**KUTIPAN TEKS**
*****

Tulisan
ini adalah curhatan saya yang kesekian kalinya. Tulisan ini mungkin tidak dapat
dibaca teman-teman saya seperti dulu kita masih sekolah dan kuliah di waktu dan
tempat yang sama. Tetapi, saya masih tetap ingin menulisnya dengan harapan, ada
yang membacanya. Saya terlalu menjadi pengecut untuk mengungkapkannya langsung.
Tidak hanya itu alasannya, sebenarnya karena saya bingung memulai mengatakannya
dari mana. Menurut saya, saya terlalu sentiment terhadap hal-hal yang sepele. Tetapi,
tetap saja, menurut saya ini penting.
Tulisan
ini saya berani memulainya ketika kegalauan saya mulai muncul lagi ketika
melihat tulisan yang diunggah @tweetramalan. Tulisan tersebut tepatnya adalah “Terkadang
kamu takut untuk terlalu peduli pada seseorang karena takut bahwa mereka tak
peduli sama sekali padamu”. Jujur, saya merasakan hal tersebut. Saya sadar,
jika saya merasakan itu, berarti saya tidak tulus, pamrih, ingin mendapatkan
balasan. Tetapi, setelah sekian tahun, mungkin 8 tahun terakhir saya merasa
usaha saya untuk sekedar menyapa “mereka” yang saya sebut teman tidak lantas
membuat saya disebut “teman” juga. Bahkan, kadang mereka yang saya sebut teman
dekat, bahkan tidak ingat saya. Oleh karena itu, saya berhenti mengucapkan
selamat ulang tahun.
Sekarang
ini, era globalisasi (kosa kata ini sering kali muncul di paper, kuliah, tugas,
ppt, sampek curhatan ini (“-__- ) ) di mana social media sangat berpengaruh
besar terhadap semua-semua kita. Oleh karena itu, saya percaya, social media
itu bisa menggantikan waktu dan ruang kita untuk bersua dengan teman-teman. Saya
luangkan waktu untuk nye-croll layar hp atau laptop buat “kepo” teman-teman
saya. Saya Cuma perlu tahu, mereka semua oke di tempat masing-masing. Kadang saya
beranikan komen ketika mereka mengunggah apa yang mereka rasakan di social
media. Tetapi, belum lama ini, teman saya sendiri mengatakan secara langsung kepada
saya ketika kami bertemu tentang pemikirannya.
“Kamu
itu jangan terlalu percaya pada apa yang saya tulis di social media. Itu hanya
caraku untuk menarik followers.”

*****

**TERAPKAN ISI BACAAN**
1. Tuliskan ulang bagian kutipan teks antara "Tidak hanya itu" dan "saya ini penting.", termasuk kedua batas tersebut.
2. Ringkas kutipan teks dalam dua kalimat.
3. Tentukan apakah pernyataan berikut sesuai dengan kutipan teks, lalu jawab ya atau tidak disertai kutipan kata-kata penentunya: (a) Penulis berhenti mengucapkan selamat ulang tahun. (b) Penulis mengungkapkan perasaannya secara langsung kepada teman-temannya. (c) Teman penulis meminta agar penulis percaya sepenuhnya pada tulisannya di media sosial.
Daftar sesudah ini adalah bahan tersendiri yang terpisah dari kutipan teks.

**BAHAN YANG DISEDIAKAN**
*****

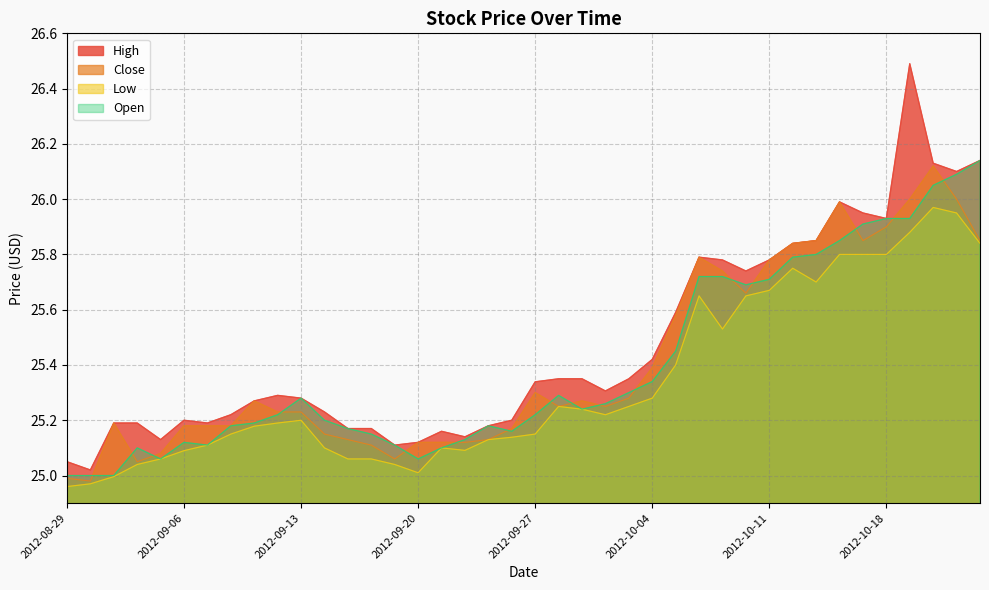

Which series has the largest total across all categories?

High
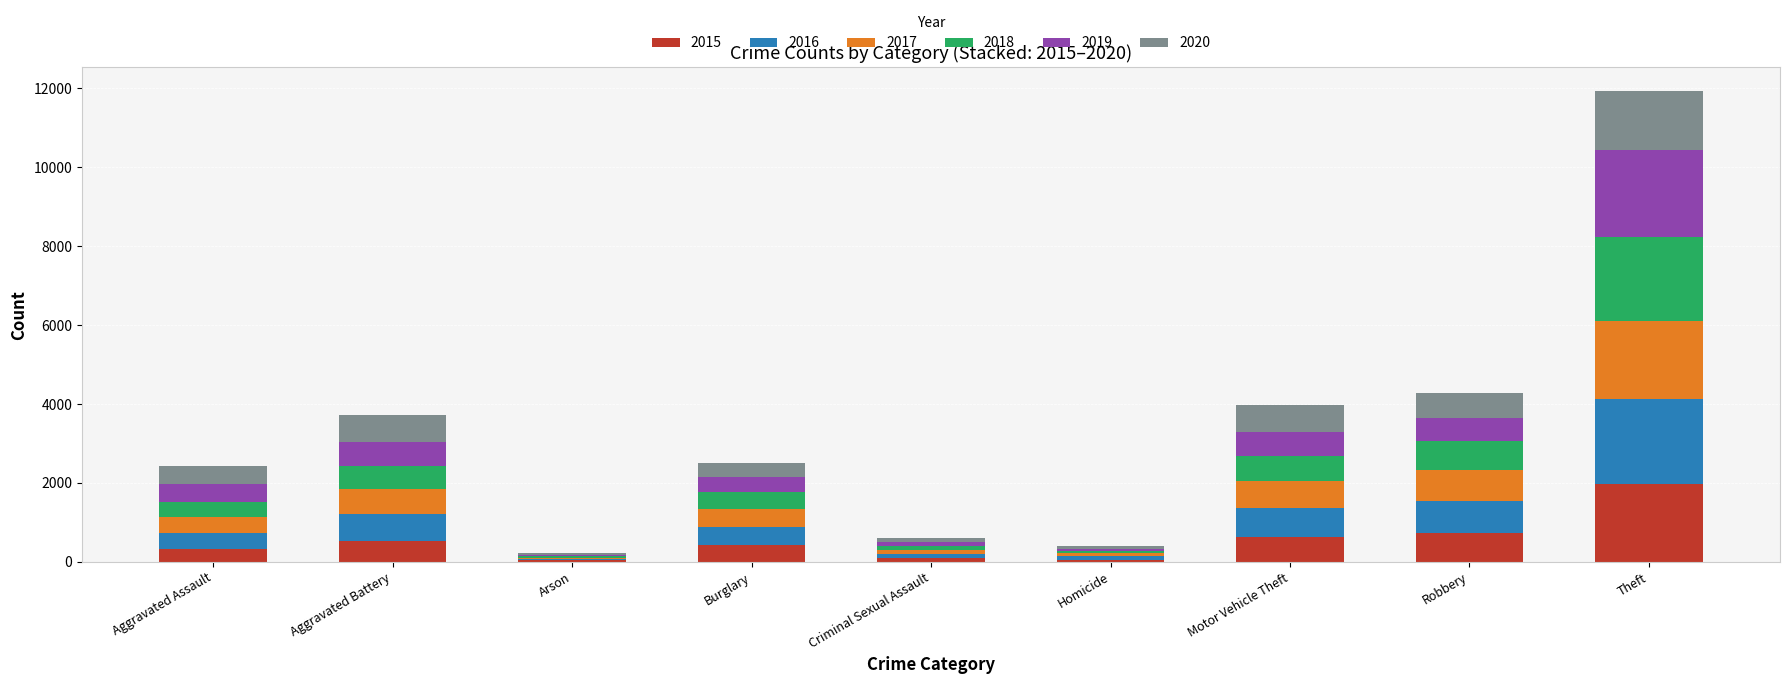

Which category has the highest value in the 2015 series?

Theft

*****

**HASIL LATIHAN**
1.
Tidak hanya itu alasannya, sebenarnya karena saya bingung memulai mengatakannya
dari mana. Menurut saya, saya terlalu sentiment terhadap hal-hal yang sepele. Tetapi,
tetap saja, menurut saya ini penting.

2. Penulis menuangkan curhatannya dalam tulisan karena terlalu pengecut untuk mengungkapkannya langsung, dan mulai berani menulis ketika kegalauannya muncul lagi setelah membaca unggahan @tweetramalan tentang rasa takut terlalu peduli pada seseorang. Karena sekitar 8 tahun usahanya menyapa teman tidak membuatnya disebut teman juga, penulis berhenti mengucapkan selamat ulang tahun dan memakai media sosial untuk mengetahui kabar teman-temannya, sampai seorang teman berkata bahwa tulisannya di media sosial hanya cara untuk menarik followers.

3.
(a) Ya: "Oleh karena itu, saya berhenti mengucapkan selamat ulang tahun."
(b) Tidak: "Saya terlalu menjadi pengecut untuk mengungkapkannya langsung."
(c) Tidak: "Kamu itu jangan terlalu percaya pada apa yang saya tulis di social media."